Prompt => Give back an exact copy of the lines in the records below, from the line that has "20 161 27.19" through the line that has "334 173 41938", and nothing besides.

Exercise materials =>
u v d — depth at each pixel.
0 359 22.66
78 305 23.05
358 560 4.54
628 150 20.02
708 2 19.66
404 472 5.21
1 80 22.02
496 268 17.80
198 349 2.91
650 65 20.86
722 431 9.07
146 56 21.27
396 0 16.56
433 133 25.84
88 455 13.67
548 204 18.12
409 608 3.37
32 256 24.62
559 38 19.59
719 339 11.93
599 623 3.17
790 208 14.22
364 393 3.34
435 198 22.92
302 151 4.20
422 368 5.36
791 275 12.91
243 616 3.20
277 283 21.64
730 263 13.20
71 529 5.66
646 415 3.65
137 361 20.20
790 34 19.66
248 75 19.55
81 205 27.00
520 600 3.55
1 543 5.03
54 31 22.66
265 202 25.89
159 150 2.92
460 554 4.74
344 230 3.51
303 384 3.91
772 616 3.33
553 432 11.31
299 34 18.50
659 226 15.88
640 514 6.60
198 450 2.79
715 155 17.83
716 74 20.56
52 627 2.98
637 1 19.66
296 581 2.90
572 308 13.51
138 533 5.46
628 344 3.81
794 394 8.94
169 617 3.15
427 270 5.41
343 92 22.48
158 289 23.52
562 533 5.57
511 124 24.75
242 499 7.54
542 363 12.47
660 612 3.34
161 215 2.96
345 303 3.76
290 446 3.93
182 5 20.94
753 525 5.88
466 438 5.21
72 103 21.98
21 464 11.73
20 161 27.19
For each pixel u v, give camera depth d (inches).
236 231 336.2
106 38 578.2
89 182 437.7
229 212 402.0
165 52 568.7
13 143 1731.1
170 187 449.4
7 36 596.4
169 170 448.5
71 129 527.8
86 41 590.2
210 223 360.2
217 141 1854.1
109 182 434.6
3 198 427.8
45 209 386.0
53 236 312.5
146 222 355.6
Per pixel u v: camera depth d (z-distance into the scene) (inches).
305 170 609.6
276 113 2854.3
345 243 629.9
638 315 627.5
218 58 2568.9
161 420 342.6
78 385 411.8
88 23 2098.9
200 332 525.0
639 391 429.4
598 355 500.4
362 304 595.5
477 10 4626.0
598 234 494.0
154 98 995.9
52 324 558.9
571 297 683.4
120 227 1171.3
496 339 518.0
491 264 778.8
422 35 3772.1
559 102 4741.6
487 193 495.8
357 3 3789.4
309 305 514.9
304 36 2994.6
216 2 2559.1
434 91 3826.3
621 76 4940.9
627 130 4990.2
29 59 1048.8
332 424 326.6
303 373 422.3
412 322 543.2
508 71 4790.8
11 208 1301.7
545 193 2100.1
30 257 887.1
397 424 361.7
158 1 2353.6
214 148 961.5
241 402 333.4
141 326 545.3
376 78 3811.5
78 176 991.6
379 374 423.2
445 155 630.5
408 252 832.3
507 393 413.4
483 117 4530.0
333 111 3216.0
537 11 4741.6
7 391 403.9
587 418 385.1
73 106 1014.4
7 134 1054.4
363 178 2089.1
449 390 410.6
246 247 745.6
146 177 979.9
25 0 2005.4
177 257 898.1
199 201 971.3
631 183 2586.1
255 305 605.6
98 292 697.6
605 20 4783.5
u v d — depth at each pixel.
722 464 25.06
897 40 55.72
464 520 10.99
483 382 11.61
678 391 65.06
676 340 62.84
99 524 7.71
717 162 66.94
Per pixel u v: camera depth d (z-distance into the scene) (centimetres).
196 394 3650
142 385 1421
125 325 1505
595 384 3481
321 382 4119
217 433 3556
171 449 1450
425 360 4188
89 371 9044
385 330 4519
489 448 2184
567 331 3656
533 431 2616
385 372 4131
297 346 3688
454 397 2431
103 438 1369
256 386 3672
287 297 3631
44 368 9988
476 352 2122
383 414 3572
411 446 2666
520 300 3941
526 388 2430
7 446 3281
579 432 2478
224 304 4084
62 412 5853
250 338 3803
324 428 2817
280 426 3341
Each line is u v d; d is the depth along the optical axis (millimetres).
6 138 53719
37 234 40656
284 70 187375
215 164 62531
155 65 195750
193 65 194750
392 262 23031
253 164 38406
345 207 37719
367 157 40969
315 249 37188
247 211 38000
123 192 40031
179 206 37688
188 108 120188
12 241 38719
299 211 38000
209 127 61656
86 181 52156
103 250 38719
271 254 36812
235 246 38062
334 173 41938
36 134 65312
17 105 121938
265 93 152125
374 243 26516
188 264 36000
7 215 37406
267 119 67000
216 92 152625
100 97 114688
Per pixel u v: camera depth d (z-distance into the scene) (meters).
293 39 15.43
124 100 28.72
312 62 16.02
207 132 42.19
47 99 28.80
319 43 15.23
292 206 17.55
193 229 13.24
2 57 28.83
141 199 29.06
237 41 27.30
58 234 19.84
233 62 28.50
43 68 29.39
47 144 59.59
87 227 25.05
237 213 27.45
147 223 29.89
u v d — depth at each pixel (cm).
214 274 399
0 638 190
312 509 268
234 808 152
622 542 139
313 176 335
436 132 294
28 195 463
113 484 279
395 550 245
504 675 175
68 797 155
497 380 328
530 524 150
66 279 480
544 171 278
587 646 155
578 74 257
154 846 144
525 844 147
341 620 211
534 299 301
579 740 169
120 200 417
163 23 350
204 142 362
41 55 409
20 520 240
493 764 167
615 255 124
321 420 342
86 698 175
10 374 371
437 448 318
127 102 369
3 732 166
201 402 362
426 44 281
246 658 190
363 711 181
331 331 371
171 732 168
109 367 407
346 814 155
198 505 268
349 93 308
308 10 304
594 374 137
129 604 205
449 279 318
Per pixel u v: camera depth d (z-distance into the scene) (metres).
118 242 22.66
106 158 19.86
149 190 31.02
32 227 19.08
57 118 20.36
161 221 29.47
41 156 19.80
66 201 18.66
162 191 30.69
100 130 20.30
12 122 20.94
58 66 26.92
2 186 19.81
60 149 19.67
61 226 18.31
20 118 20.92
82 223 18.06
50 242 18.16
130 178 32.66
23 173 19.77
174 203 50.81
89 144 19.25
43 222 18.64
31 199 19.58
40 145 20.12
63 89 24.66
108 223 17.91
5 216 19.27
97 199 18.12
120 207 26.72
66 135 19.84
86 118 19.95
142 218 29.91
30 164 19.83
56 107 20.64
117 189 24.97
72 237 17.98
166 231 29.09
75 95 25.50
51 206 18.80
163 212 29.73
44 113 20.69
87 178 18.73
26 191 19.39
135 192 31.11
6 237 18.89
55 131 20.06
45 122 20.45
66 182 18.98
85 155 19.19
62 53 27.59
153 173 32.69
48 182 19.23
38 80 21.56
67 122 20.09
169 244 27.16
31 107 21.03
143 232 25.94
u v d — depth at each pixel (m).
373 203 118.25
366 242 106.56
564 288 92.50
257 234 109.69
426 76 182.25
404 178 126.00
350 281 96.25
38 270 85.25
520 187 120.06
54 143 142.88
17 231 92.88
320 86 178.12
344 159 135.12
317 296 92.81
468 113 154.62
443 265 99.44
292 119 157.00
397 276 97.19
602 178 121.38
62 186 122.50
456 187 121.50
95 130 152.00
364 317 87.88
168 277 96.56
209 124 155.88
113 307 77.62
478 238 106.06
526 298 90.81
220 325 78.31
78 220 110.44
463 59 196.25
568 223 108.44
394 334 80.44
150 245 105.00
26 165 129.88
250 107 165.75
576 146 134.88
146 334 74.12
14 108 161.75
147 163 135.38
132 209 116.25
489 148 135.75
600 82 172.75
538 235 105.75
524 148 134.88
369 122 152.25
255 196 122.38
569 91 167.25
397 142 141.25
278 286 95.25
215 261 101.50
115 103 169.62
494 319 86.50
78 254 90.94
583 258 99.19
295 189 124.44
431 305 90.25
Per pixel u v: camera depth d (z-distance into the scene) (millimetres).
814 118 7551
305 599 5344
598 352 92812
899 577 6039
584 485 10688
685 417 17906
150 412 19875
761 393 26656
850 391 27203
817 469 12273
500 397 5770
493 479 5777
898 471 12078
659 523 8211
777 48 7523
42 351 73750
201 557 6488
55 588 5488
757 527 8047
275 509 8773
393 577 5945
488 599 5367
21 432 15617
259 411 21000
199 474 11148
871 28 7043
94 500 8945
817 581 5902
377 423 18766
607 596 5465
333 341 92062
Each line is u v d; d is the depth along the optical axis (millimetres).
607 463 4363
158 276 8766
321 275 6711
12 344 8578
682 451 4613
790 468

Written reply =>
20 161 27.19
For each pixel u v, give camera depth d (inches).
236 231 336.2
106 38 578.2
89 182 437.7
229 212 402.0
165 52 568.7
13 143 1731.1
170 187 449.4
7 36 596.4
169 170 448.5
71 129 527.8
86 41 590.2
210 223 360.2
217 141 1854.1
109 182 434.6
3 198 427.8
45 209 386.0
53 236 312.5
146 222 355.6
Per pixel u v: camera depth d (z-distance into the scene) (inches).
305 170 609.6
276 113 2854.3
345 243 629.9
638 315 627.5
218 58 2568.9
161 420 342.6
78 385 411.8
88 23 2098.9
200 332 525.0
639 391 429.4
598 355 500.4
362 304 595.5
477 10 4626.0
598 234 494.0
154 98 995.9
52 324 558.9
571 297 683.4
120 227 1171.3
496 339 518.0
491 264 778.8
422 35 3772.1
559 102 4741.6
487 193 495.8
357 3 3789.4
309 305 514.9
304 36 2994.6
216 2 2559.1
434 91 3826.3
621 76 4940.9
627 130 4990.2
29 59 1048.8
332 424 326.6
303 373 422.3
412 322 543.2
508 71 4790.8
11 208 1301.7
545 193 2100.1
30 257 887.1
397 424 361.7
158 1 2353.6
214 148 961.5
241 402 333.4
141 326 545.3
376 78 3811.5
78 176 991.6
379 374 423.2
445 155 630.5
408 252 832.3
507 393 413.4
483 117 4530.0
333 111 3216.0
537 11 4741.6
7 391 403.9
587 418 385.1
73 106 1014.4
7 134 1054.4
363 178 2089.1
449 390 410.6
246 247 745.6
146 177 979.9
25 0 2005.4
177 257 898.1
199 201 971.3
631 183 2586.1
255 305 605.6
98 292 697.6
605 20 4783.5
u v d — depth at each pixel.
722 464 25.06
897 40 55.72
464 520 10.99
483 382 11.61
678 391 65.06
676 340 62.84
99 524 7.71
717 162 66.94
Per pixel u v: camera depth d (z-distance into the scene) (centimetres).
196 394 3650
142 385 1421
125 325 1505
595 384 3481
321 382 4119
217 433 3556
171 449 1450
425 360 4188
89 371 9044
385 330 4519
489 448 2184
567 331 3656
533 431 2616
385 372 4131
297 346 3688
454 397 2431
103 438 1369
256 386 3672
287 297 3631
44 368 9988
476 352 2122
383 414 3572
411 446 2666
520 300 3941
526 388 2430
7 446 3281
579 432 2478
224 304 4084
62 412 5853
250 338 3803
324 428 2817
280 426 3341
Each line is u v d; d is the depth along the optical axis (millimetres).
6 138 53719
37 234 40656
284 70 187375
215 164 62531
155 65 195750
193 65 194750
392 262 23031
253 164 38406
345 207 37719
367 157 40969
315 249 37188
247 211 38000
123 192 40031
179 206 37688
188 108 120188
12 241 38719
299 211 38000
209 127 61656
86 181 52156
103 250 38719
271 254 36812
235 246 38062
334 173 41938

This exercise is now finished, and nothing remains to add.